- ASSIGNMENT -
From the entries, copy each line that includes "lowbar".

- AVAILABLE DATA -
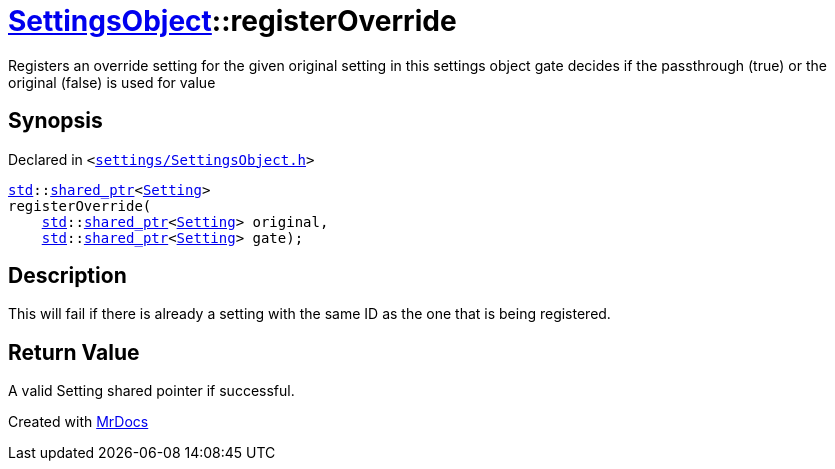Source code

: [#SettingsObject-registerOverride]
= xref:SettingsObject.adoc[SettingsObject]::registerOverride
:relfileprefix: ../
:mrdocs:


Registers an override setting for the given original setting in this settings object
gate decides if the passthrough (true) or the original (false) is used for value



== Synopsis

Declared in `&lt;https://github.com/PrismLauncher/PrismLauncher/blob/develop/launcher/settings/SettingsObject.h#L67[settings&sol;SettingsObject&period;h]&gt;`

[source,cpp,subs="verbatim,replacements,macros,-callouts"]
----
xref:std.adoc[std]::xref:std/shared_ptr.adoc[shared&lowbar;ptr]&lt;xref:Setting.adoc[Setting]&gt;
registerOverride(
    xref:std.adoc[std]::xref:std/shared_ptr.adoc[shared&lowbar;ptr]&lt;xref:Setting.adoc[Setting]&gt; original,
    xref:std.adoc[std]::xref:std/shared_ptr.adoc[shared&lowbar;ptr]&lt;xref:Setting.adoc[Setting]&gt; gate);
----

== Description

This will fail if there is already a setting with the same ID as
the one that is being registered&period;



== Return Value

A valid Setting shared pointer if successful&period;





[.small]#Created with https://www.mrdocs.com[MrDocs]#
==
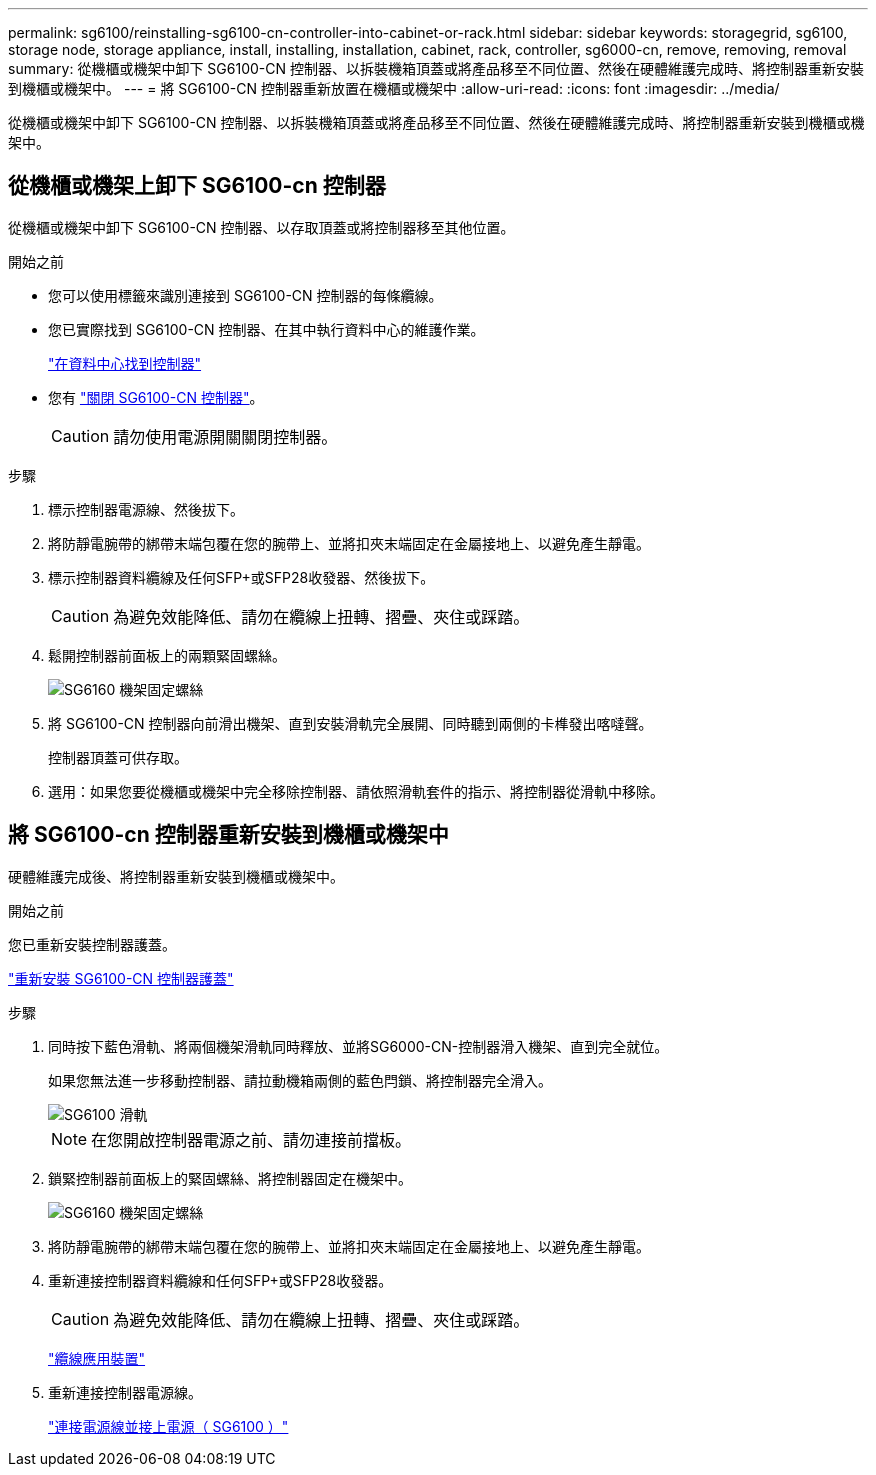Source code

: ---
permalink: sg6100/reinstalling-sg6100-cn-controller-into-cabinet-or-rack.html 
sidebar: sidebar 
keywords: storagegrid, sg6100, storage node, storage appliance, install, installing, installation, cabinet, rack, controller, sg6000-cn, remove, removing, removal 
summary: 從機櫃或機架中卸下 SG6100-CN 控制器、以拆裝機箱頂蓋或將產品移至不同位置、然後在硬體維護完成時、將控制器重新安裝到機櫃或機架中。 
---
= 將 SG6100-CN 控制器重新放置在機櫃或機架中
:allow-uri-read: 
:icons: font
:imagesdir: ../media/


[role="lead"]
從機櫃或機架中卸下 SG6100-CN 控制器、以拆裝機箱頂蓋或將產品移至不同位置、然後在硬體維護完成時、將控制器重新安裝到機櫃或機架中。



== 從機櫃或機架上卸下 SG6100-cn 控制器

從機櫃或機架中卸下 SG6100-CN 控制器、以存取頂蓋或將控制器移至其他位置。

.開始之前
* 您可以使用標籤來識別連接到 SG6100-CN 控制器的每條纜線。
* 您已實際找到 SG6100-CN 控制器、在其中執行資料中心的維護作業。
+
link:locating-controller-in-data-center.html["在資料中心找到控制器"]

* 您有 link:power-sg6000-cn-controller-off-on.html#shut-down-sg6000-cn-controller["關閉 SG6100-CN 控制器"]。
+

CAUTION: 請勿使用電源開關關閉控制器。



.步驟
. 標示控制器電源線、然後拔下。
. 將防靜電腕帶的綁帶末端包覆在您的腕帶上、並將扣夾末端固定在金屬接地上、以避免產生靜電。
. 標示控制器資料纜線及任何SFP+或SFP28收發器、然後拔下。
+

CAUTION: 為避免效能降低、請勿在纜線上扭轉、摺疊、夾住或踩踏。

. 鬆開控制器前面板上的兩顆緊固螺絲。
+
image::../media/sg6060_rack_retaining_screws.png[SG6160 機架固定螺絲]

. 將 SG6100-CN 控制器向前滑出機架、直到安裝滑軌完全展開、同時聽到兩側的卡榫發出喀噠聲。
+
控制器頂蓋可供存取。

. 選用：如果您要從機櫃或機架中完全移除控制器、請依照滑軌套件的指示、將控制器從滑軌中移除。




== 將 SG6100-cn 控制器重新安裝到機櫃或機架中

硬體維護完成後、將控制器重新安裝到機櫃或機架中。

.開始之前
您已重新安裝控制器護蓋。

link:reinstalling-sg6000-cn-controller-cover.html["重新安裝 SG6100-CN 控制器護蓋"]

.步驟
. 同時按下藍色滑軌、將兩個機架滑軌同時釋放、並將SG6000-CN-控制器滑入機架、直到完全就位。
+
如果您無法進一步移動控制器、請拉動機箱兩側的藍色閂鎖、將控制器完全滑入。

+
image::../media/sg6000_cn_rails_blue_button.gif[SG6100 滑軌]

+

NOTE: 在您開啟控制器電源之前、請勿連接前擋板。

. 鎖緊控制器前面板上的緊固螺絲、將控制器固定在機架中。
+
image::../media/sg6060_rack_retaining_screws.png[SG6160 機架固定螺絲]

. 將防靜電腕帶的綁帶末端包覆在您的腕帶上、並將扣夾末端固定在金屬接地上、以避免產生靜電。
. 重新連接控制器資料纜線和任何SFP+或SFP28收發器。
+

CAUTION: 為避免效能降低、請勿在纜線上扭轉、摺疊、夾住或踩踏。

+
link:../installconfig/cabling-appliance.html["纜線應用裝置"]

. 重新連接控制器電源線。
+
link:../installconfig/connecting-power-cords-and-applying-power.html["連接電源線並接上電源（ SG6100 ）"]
==
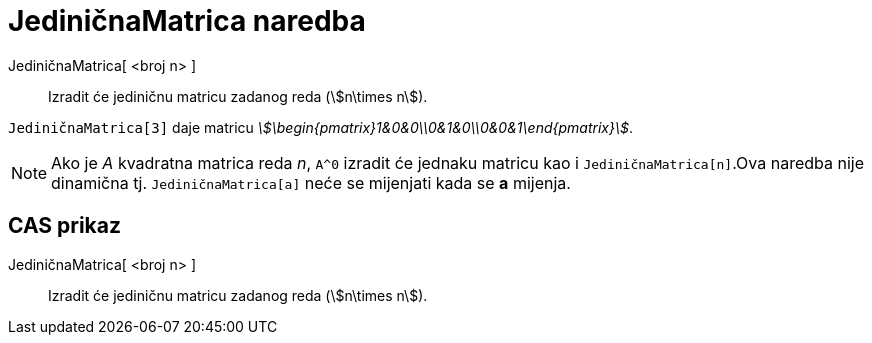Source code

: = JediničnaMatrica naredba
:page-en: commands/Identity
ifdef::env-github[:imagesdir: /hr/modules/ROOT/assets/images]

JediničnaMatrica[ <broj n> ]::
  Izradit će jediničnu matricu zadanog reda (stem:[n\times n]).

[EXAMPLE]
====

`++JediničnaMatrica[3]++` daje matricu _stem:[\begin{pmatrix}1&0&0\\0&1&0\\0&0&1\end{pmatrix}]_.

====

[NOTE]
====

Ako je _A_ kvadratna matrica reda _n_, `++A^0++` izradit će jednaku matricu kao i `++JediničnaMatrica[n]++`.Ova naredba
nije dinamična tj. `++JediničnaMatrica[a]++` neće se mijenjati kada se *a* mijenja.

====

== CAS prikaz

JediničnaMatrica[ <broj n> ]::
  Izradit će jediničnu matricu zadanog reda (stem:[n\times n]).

- RESPONSE TO THE TASK -
xref:std.adoc[std]::xref:std/shared_ptr.adoc[shared&lowbar;ptr]&lt;xref:Setting.adoc[Setting]&gt;
    xref:std.adoc[std]::xref:std/shared_ptr.adoc[shared&lowbar;ptr]&lt;xref:Setting.adoc[Setting]&gt; original,
    xref:std.adoc[std]::xref:std/shared_ptr.adoc[shared&lowbar;ptr]&lt;xref:Setting.adoc[Setting]&gt; gate);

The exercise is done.